Jon Pahl, the author of the first critical biography of Gülen in English, will present “Fethullah Gülen’s Gandhi-inspired Muslim Peace Movement” at 4:30 p.m. on Monday, Feb. 28 in the Centenary Room (room 264) of the Quadrangle Building on the Saint John’s University campus.
Sponsored by the Jay Phillips Center for Interfaith Learning in collaboration with the Niagara Foundation of Minnesota and the Turkish American Foundation of Minnesota, this program is free and open to the public.

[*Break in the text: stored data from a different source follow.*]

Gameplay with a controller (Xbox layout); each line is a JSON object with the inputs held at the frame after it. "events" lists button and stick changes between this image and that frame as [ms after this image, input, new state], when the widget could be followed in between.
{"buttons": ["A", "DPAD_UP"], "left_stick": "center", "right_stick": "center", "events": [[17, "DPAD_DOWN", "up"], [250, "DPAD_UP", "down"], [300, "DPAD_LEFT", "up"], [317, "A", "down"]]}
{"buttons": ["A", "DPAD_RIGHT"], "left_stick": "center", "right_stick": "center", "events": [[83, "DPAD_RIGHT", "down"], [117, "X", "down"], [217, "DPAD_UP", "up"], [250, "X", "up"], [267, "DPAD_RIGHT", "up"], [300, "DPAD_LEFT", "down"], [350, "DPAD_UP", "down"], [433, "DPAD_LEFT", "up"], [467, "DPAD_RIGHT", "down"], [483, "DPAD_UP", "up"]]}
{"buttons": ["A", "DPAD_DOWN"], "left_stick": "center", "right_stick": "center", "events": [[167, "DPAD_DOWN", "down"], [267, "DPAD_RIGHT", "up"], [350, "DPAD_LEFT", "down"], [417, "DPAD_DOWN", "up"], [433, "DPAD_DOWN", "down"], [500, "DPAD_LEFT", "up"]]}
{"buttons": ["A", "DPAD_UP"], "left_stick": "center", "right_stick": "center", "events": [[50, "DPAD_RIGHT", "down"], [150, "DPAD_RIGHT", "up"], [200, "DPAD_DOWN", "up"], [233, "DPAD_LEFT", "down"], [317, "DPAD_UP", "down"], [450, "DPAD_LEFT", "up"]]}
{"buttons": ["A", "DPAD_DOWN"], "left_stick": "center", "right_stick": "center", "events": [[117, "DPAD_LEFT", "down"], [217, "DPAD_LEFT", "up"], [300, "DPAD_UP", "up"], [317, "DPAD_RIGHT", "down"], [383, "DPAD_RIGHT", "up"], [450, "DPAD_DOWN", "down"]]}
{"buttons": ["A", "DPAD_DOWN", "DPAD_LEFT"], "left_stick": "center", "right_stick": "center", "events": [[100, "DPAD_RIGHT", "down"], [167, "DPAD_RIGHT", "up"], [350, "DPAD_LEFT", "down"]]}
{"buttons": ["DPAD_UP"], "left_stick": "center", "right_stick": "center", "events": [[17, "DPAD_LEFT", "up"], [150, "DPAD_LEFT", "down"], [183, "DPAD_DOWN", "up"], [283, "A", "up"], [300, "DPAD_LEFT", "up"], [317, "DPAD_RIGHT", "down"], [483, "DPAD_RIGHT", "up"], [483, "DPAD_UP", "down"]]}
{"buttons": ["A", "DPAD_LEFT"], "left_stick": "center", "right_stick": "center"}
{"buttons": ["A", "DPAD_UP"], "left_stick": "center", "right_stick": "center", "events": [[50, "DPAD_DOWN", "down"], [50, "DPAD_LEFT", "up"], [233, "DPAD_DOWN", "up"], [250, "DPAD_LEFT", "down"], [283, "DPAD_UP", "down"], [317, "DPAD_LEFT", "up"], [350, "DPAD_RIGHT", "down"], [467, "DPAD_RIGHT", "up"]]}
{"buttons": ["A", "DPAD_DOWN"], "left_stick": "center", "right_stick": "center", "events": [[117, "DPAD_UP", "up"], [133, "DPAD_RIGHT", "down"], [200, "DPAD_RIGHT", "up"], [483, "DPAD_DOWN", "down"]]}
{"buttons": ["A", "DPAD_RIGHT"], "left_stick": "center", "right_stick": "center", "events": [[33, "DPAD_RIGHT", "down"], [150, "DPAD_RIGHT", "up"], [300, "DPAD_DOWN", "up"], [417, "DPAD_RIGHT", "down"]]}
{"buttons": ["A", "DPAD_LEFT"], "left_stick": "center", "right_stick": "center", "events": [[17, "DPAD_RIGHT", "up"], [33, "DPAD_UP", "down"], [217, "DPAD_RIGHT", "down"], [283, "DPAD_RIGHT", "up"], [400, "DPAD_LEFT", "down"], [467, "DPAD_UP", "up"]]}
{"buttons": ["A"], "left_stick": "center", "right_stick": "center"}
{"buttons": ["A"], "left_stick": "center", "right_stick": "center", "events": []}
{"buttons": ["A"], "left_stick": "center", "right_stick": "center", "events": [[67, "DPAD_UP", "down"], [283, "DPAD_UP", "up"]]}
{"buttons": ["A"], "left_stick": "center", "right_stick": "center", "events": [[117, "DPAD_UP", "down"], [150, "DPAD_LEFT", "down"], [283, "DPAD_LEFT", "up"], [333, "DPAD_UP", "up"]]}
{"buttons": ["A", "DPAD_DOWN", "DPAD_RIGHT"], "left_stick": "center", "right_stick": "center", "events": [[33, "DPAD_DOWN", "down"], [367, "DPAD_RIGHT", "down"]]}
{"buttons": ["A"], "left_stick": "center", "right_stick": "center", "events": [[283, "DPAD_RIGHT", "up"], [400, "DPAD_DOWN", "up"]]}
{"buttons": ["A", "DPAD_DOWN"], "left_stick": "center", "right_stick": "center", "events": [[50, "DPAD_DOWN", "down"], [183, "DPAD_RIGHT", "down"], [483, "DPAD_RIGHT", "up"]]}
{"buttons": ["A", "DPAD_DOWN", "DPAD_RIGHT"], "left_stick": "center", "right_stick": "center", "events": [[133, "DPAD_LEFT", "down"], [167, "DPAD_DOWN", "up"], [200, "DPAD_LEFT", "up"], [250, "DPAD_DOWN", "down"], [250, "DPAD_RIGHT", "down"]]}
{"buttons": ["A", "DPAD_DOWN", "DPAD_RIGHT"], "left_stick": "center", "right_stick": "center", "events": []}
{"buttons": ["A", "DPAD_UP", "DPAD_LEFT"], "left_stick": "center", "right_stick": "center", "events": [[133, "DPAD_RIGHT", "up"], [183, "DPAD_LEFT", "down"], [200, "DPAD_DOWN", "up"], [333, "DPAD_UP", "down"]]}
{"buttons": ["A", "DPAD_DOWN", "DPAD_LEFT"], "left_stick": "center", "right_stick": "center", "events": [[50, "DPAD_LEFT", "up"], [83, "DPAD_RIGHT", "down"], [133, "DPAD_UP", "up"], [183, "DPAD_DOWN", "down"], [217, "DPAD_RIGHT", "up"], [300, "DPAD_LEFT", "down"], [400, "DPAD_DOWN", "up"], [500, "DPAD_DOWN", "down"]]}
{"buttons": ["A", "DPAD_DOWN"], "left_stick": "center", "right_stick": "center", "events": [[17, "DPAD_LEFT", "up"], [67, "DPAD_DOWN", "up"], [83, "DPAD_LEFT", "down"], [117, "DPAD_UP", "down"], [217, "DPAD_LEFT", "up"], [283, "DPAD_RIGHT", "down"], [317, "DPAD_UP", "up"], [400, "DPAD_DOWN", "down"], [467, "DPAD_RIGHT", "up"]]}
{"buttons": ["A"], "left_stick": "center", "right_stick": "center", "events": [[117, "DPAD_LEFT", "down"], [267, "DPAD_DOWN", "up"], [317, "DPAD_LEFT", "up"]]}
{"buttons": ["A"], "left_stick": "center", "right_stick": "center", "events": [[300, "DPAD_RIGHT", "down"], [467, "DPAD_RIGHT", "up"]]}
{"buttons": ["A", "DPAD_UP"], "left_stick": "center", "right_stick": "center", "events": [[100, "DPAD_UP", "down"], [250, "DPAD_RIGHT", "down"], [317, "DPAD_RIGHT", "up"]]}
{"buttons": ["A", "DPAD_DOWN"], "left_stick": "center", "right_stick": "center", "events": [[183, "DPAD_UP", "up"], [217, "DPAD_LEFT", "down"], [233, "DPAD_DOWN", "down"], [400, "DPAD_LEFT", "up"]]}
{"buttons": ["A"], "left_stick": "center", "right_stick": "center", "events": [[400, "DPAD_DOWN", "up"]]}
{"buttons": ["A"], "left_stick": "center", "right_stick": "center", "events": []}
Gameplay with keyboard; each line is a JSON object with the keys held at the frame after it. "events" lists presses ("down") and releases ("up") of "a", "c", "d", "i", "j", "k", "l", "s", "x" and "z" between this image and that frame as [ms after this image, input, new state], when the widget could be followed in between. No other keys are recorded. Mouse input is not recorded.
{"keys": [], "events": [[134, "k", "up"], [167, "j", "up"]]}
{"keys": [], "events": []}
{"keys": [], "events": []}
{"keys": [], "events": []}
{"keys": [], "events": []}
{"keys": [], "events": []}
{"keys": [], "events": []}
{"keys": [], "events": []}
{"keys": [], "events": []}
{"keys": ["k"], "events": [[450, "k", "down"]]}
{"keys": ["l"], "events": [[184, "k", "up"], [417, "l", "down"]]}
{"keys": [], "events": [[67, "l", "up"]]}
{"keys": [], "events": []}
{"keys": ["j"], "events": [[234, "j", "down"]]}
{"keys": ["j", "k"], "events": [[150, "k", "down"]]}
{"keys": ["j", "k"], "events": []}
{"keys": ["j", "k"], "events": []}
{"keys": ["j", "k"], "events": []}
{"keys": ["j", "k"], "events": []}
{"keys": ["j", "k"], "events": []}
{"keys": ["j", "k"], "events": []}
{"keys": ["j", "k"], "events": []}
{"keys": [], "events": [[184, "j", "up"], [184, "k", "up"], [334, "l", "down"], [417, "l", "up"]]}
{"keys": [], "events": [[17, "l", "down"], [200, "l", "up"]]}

“Fethullah Gülen was one of Time Magazine's Top 100 People in the World in 2013, mostly for inspiring the global Hizmet (service) movement, through which Turks built schools (especially science academies) in 130 different countries, organized interreligious events and sponsored a wide range of social enterprises such as newspapers, relief agencies and think tanks,” Pahl said.
“By 2016, however, Gülen was labeled a ‘terrorist’ by the Turkish government. People close to him have since lost their jobs and assets, been imprisoned and/or had to flee the country in a purge that continues,” he added.
In contrast to what Pahl has called the Turkish government’s "big lie" about Gülen, who now lives in exile in Pennsylvania, Pahl’s lecture will focus on “how Gülen 's interreligious initiatives foster ‘deep peace,’ in a trajectory that links Gülen back to Gandhi, and down to the Liberian Nobel laureate Leymah Gbowee, and beyond.”
“No other Christian whom I’m aware of has studied the life and work of Fethullah Gülen to extent that Jon Pahl has,” said John Merkle, director of the Jay Phillips Center. “In his masterful biography, Dr. Pahl beautifully and convincingly explains why Gülen and the movement he has inspired are so important to all of us.”
Pahl holds the Peter Paul and Elizabeth Hagan Chair and is professor of the history of Christianity at United Lutheran Seminary in Pennsylvania. He is the author of seven books, including Empire of Sacrifice: The Religious Origins of American Violence and, most recently, Fethullah Gülen: A life of Hizmet — Why a Muslim Scholar in Pennsylvania Matters to the World.
His current research continues to focus on religions, violence, and peace-growing. He has a project underway titled A Coming Religious Peace, telling the largely untold story of the dramatic emergence of religious peace work around the globe, including in the United States.
Widely known as an engaging speaker, Pahl has addressed audiences all over the world, including at major universities such as Cambridge, Oxford, Princeton, Stanford, and Yale. In recent years, he has been particularly active in anti-racist initiatives, leading congregations and communities in repentance, reckoning and reconciliation.